*YOUR GOAL*: Below are some records; quote exactly the lines from the one that contains "roundtables | 7 |" through the one that contains "CONCLUSION | 9 |", inclusive, and no others.

*** Opening INPUT MATERIAL ***

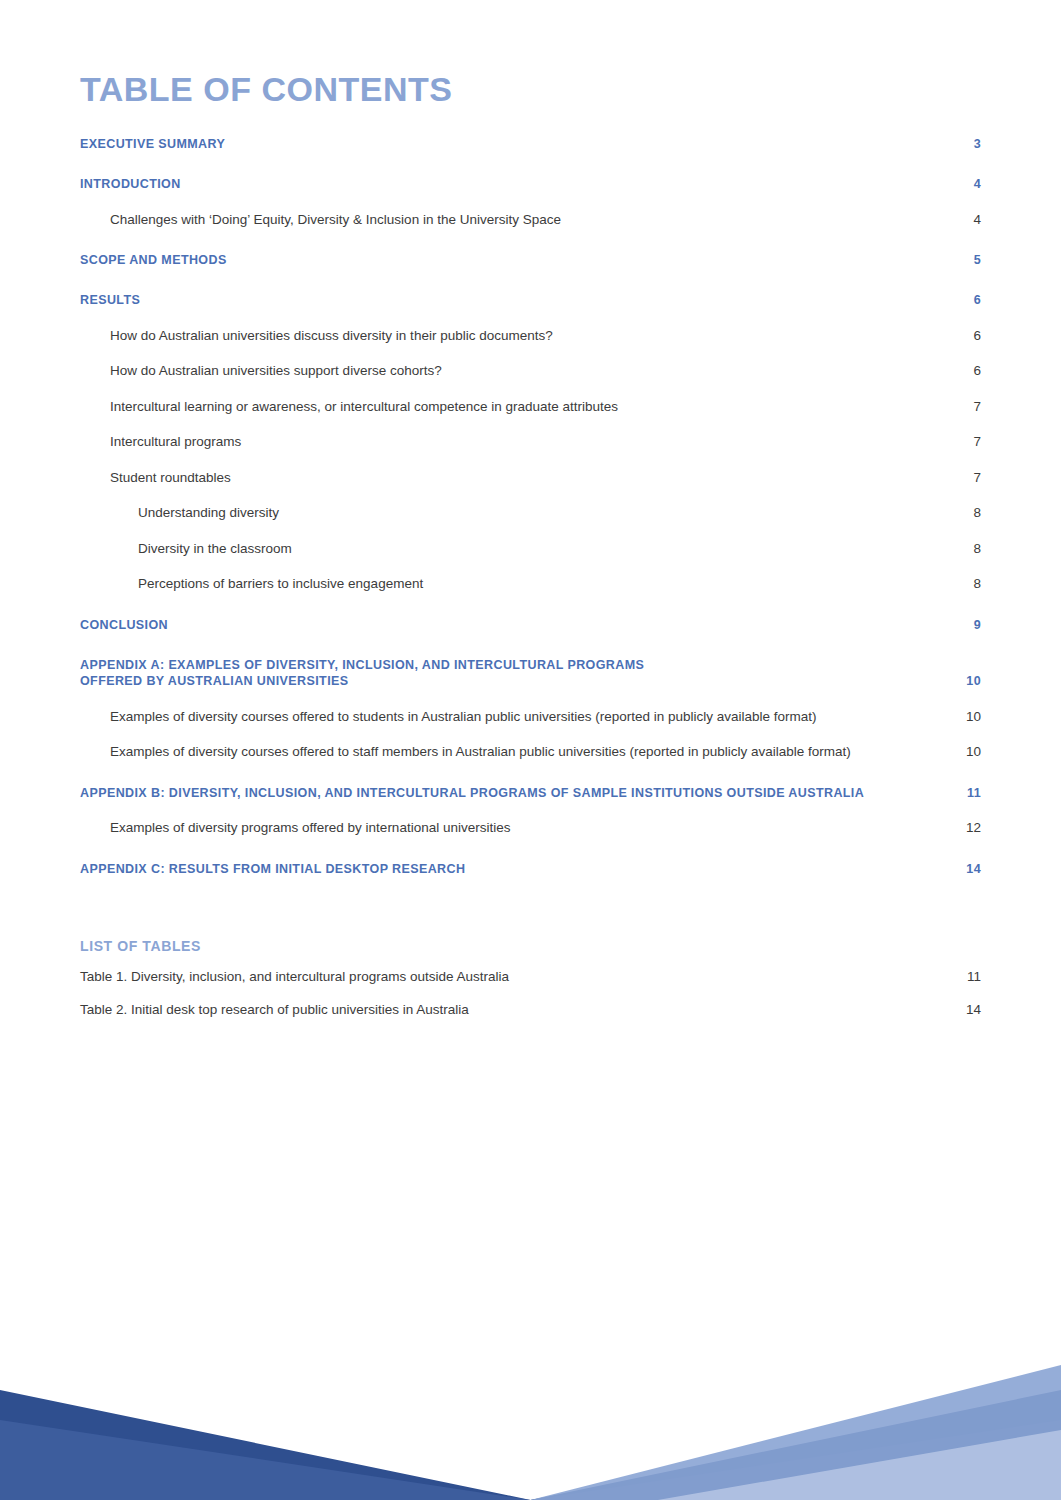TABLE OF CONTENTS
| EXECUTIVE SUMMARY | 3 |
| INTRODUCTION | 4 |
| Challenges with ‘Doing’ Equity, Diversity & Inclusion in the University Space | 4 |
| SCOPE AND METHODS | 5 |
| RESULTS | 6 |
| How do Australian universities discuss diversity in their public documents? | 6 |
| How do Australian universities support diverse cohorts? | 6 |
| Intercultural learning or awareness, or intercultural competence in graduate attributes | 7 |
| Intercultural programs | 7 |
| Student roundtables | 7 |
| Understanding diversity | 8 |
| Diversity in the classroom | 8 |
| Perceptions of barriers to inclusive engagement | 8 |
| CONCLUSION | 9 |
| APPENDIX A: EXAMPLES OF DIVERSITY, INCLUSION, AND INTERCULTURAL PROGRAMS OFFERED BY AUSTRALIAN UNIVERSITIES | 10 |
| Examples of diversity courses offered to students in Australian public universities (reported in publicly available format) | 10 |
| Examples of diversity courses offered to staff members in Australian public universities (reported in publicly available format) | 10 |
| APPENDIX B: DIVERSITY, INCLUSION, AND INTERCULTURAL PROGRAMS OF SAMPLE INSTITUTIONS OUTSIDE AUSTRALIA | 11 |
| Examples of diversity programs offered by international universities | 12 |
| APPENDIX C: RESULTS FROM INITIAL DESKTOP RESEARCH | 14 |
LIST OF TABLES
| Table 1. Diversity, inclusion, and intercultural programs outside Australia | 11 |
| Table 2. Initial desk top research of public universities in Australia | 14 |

*** Closing INPUT MATERIAL ***

*PROBLEM SOLUTION*:
| Student roundtables | 7 |
| Understanding diversity | 8 |
| Diversity in the classroom | 8 |
| Perceptions of barriers to inclusive engagement | 8 |
| CONCLUSION | 9 |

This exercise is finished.